* Text passage
New irtsim getting-started vignette (vignette("irtsim")) walking a stranger from “I need to plan an IRT study” through to recommended_n(). The vignette builds live (eval=TRUE) so it cannot drift from the package API. Three item-parameter specification paths are demonstrated: by hand, via irt_params_2pl(), and from a prior mirt calibration.
irt_design() now aborts with an informative error if n_factors != 1. Multidimensional IRT support is planned for v0.4.0; until then, the parameter is retained on the design for forward compatibility but silently accepting n_factors > 1 produced a cryptic mirt internal error downstream. The new abort fires up front and points users at the planned support.

* Records to use
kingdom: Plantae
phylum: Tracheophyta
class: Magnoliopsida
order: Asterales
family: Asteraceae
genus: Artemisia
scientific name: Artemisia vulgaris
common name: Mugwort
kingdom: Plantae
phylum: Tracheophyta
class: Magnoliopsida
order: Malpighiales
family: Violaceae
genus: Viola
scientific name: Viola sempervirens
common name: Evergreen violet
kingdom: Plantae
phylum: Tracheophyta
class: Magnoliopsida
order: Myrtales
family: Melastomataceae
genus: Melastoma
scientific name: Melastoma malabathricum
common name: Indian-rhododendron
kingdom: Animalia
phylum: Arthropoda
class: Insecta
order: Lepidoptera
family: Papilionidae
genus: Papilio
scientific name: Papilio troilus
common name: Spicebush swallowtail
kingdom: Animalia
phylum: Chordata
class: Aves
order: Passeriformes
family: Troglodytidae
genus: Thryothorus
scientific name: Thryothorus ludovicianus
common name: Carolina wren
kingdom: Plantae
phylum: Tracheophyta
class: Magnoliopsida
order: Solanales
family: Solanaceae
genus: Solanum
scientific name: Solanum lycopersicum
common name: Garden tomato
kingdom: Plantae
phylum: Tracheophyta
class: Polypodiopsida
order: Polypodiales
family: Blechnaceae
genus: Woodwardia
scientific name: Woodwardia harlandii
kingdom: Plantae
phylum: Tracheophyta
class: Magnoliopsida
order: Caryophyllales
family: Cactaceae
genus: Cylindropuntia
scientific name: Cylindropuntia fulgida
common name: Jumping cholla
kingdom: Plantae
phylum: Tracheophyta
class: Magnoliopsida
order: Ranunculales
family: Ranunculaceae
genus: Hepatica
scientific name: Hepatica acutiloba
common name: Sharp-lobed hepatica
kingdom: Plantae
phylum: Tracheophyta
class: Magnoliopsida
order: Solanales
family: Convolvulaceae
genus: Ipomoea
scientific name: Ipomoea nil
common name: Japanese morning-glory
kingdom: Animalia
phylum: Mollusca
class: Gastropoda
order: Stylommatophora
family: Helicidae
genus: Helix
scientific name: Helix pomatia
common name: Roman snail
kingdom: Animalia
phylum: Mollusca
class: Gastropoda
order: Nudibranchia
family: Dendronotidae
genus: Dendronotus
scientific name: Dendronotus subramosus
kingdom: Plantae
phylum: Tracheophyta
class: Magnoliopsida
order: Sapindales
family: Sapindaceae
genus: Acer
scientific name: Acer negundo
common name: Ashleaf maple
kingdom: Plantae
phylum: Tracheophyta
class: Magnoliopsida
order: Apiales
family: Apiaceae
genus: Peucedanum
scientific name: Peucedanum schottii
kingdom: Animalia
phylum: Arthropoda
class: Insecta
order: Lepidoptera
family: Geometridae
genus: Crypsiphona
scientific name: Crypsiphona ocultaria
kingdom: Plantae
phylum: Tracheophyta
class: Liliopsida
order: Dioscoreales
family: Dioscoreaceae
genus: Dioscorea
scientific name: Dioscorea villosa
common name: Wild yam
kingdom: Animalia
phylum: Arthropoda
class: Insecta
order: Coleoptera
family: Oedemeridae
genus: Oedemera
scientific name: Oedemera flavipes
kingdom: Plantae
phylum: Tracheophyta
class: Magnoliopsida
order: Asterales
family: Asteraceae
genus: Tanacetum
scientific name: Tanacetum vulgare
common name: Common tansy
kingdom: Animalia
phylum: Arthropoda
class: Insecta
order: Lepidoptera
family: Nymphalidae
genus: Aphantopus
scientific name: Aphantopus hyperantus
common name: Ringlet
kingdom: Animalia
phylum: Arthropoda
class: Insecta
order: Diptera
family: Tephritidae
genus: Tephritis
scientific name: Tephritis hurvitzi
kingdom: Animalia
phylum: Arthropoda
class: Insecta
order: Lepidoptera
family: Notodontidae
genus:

* Requirements
1. Retype the irtsim release notes word for word.
2. Reproduce verbatim the part of the records that opens with the line containing "order: Nudibranchia" and closes with the line containing "genus: Aphantopus", including both of those lines and nothing else.
The irtsim release notes and the records were taken from unrelated sources.

* The results
1.
New irtsim getting-started vignette (vignette("irtsim")) walking a stranger from “I need to plan an IRT study” through to recommended_n(). The vignette builds live (eval=TRUE) so it cannot drift from the package API. Three item-parameter specification paths are demonstrated: by hand, via irt_params_2pl(), and from a prior mirt calibration.
irt_design() now aborts with an informative error if n_factors != 1. Multidimensional IRT support is planned for v0.4.0; until then, the parameter is retained on the design for forward compatibility but silently accepting n_factors > 1 produced a cryptic mirt internal error downstream. The new abort fires up front and points users at the planned support.

2.
order: Nudibranchia
family: Dendronotidae
genus: Dendronotus
scientific name: Dendronotus subramosus
kingdom: Plantae
phylum: Tracheophyta
class: Magnoliopsida
order: Sapindales
family: Sapindaceae
genus: Acer
scientific name: Acer negundo
common name: Ashleaf maple
kingdom: Plantae
phylum: Tracheophyta
class: Magnoliopsida
order: Apiales
family: Apiaceae
genus: Peucedanum
scientific name: Peucedanum schottii
kingdom: Animalia
phylum: Arthropoda
class: Insecta
order: Lepidoptera
family: Geometridae
genus: Crypsiphona
scientific name: Crypsiphona ocultaria
kingdom: Plantae
phylum: Tracheophyta
class: Liliopsida
order: Dioscoreales
family: Dioscoreaceae
genus: Dioscorea
scientific name: Dioscorea villosa
common name: Wild yam
kingdom: Animalia
phylum: Arthropoda
class: Insecta
order: Coleoptera
family: Oedemeridae
genus: Oedemera
scientific name: Oedemera flavipes
kingdom: Plantae
phylum: Tracheophyta
class: Magnoliopsida
order: Asterales
family: Asteraceae
genus: Tanacetum
scientific name: Tanacetum vulgare
common name: Common tansy
kingdom: Animalia
phylum: Arthropoda
class: Insecta
order: Lepidoptera
family: Nymphalidae
genus: Aphantopus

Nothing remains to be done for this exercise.